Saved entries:
■ ■ ■ ■

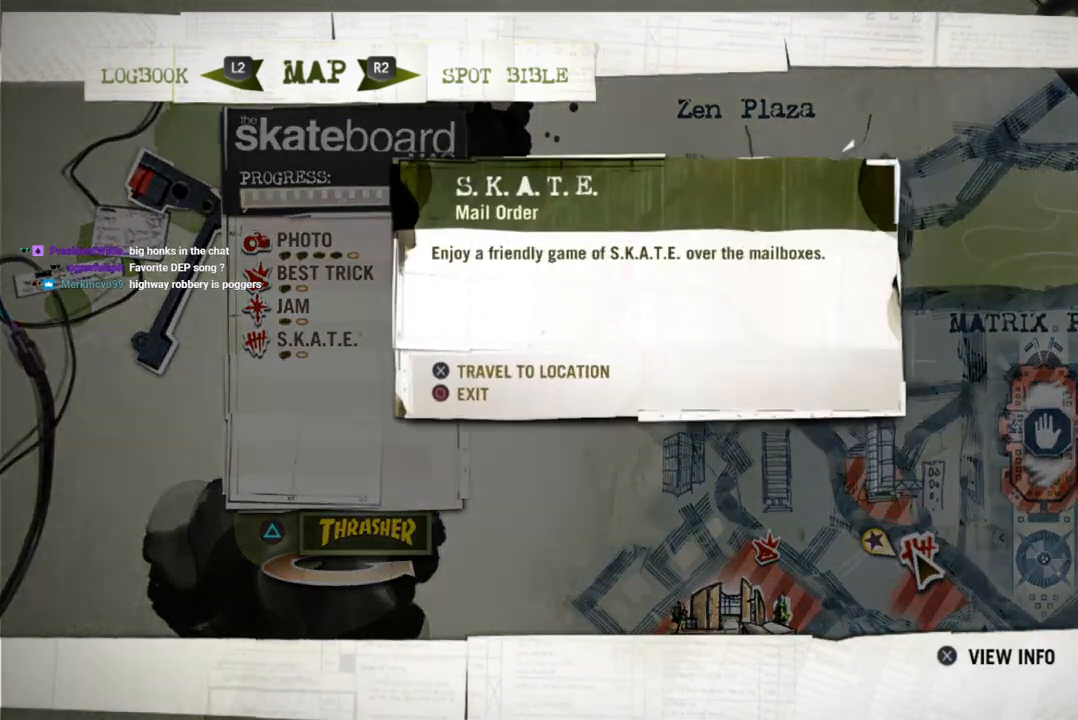
{"buttons": ["CROSS"], "left_stick": "center", "right_stick": "center", "events": [[467, "CROSS", "down"]]}
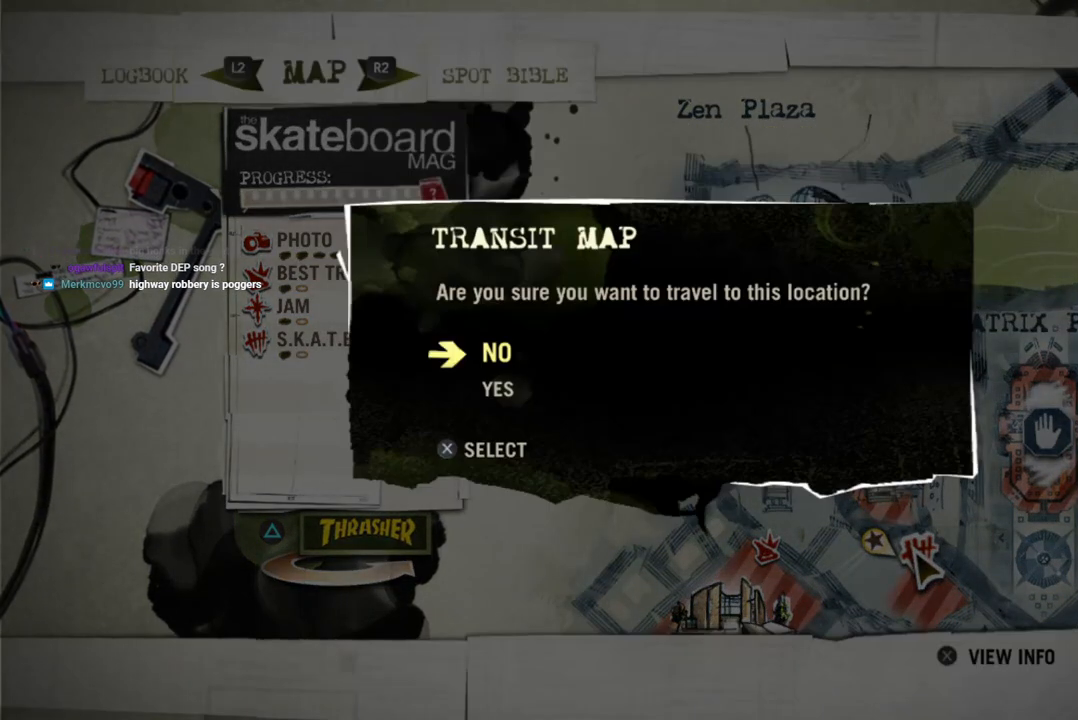
{"buttons": [], "left_stick": "center", "right_stick": "center", "events": [[83, "CROSS", "up"]]}
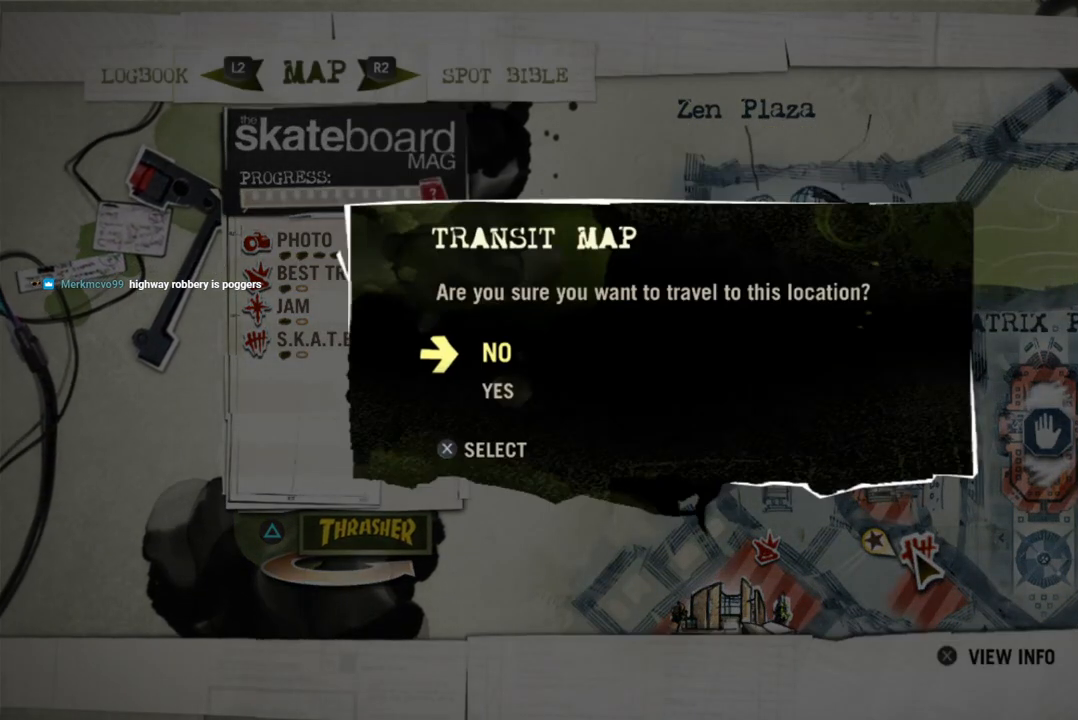
{"buttons": [], "left_stick": "center", "right_stick": "center", "events": []}
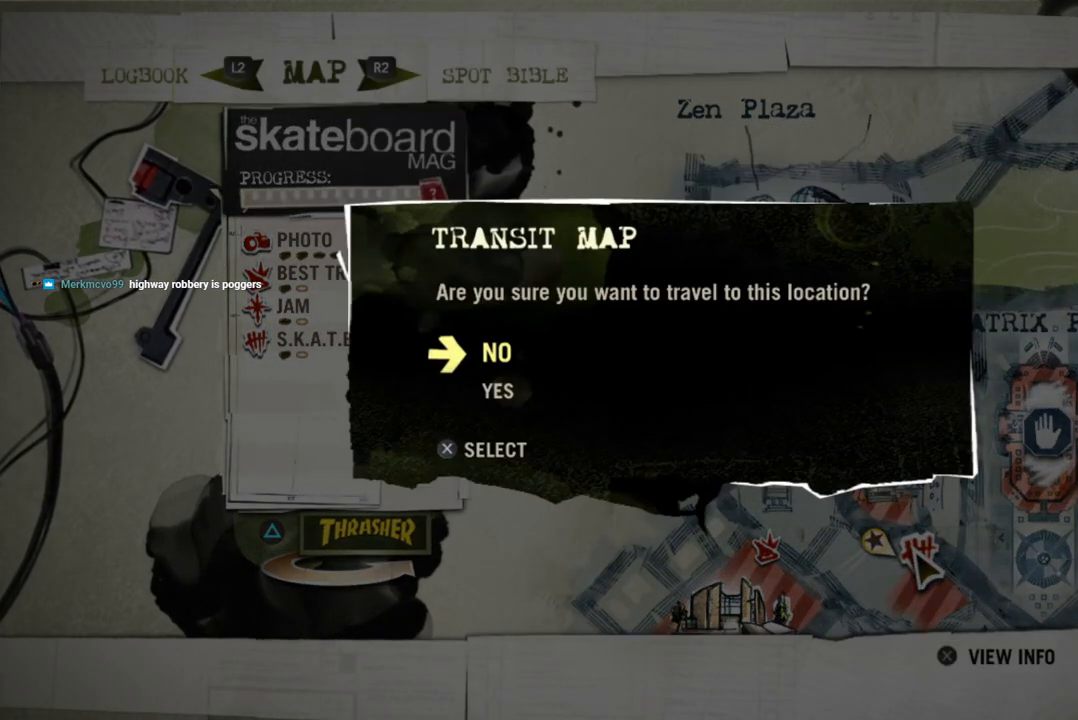
{"buttons": [], "left_stick": "center", "right_stick": "center", "events": [[383, "left_stick", "left"], [433, "left_stick", "center"]]}
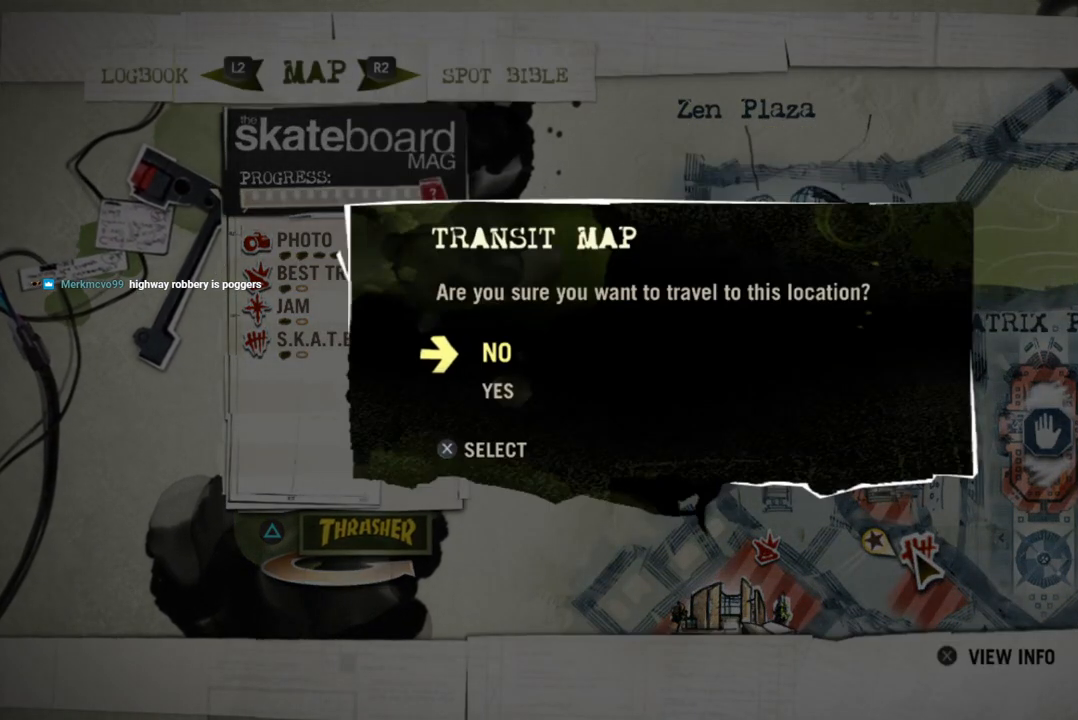
{"buttons": ["CROSS"], "left_stick": "center", "right_stick": "center", "events": [[67, "DPAD_DOWN", "down"], [200, "DPAD_DOWN", "up"], [417, "CROSS", "down"]]}
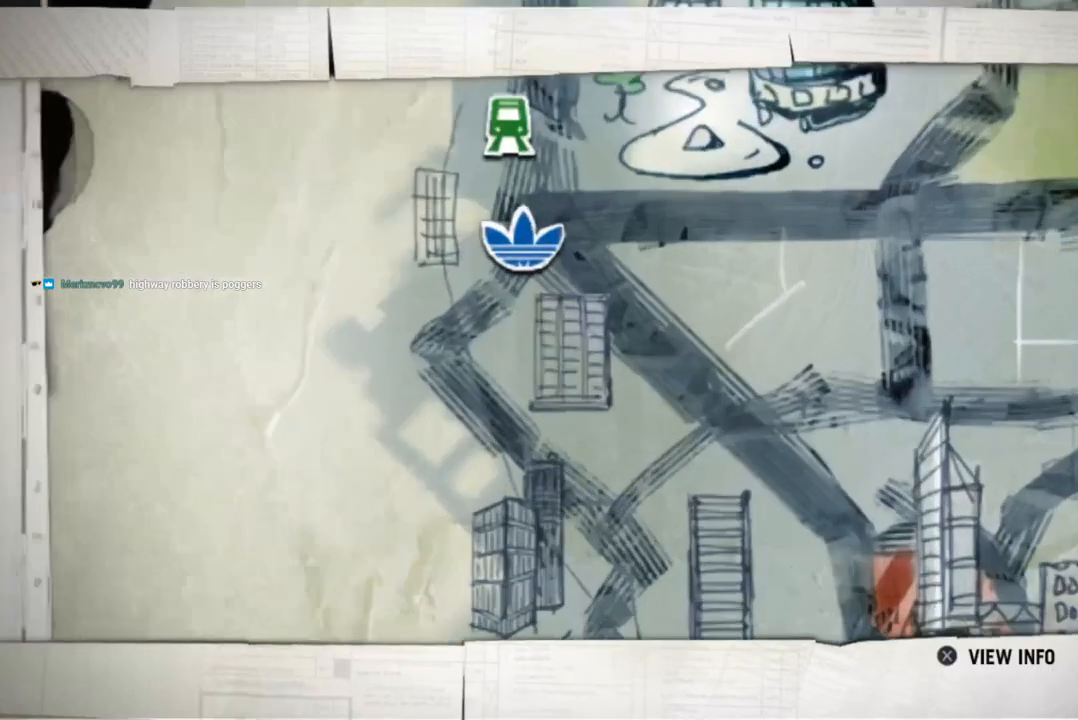
{"buttons": [], "left_stick": "center", "right_stick": "center", "events": [[50, "CROSS", "up"]]}
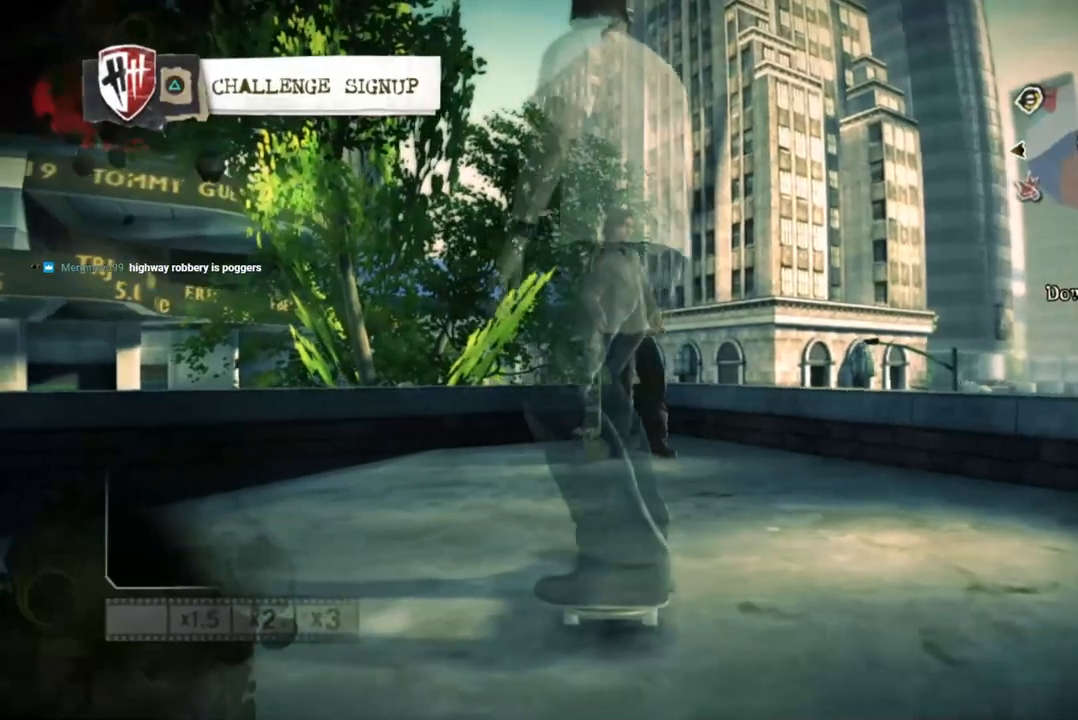
{"buttons": [], "left_stick": "left", "right_stick": "center", "events": [[483, "left_stick", "left"]]}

■ ■ ■ ■

» Task objective
From the first line to the last, retype the entries above exactly, minus the pictures.

» Response box
{"buttons": ["CROSS"], "left_stick": "center", "right_stick": "center", "events": [[467, "CROSS", "down"]]}
{"buttons": [], "left_stick": "center", "right_stick": "center", "events": [[83, "CROSS", "up"]]}
{"buttons": [], "left_stick": "center", "right_stick": "center", "events": []}
{"buttons": [], "left_stick": "center", "right_stick": "center", "events": [[383, "left_stick", "left"], [433, "left_stick", "center"]]}
{"buttons": ["CROSS"], "left_stick": "center", "right_stick": "center", "events": [[67, "DPAD_DOWN", "down"], [200, "DPAD_DOWN", "up"], [417, "CROSS", "down"]]}
{"buttons": [], "left_stick": "center", "right_stick": "center", "events": [[50, "CROSS", "up"]]}
{"buttons": [], "left_stick": "left", "right_stick": "center", "events": [[483, "left_stick", "left"]]}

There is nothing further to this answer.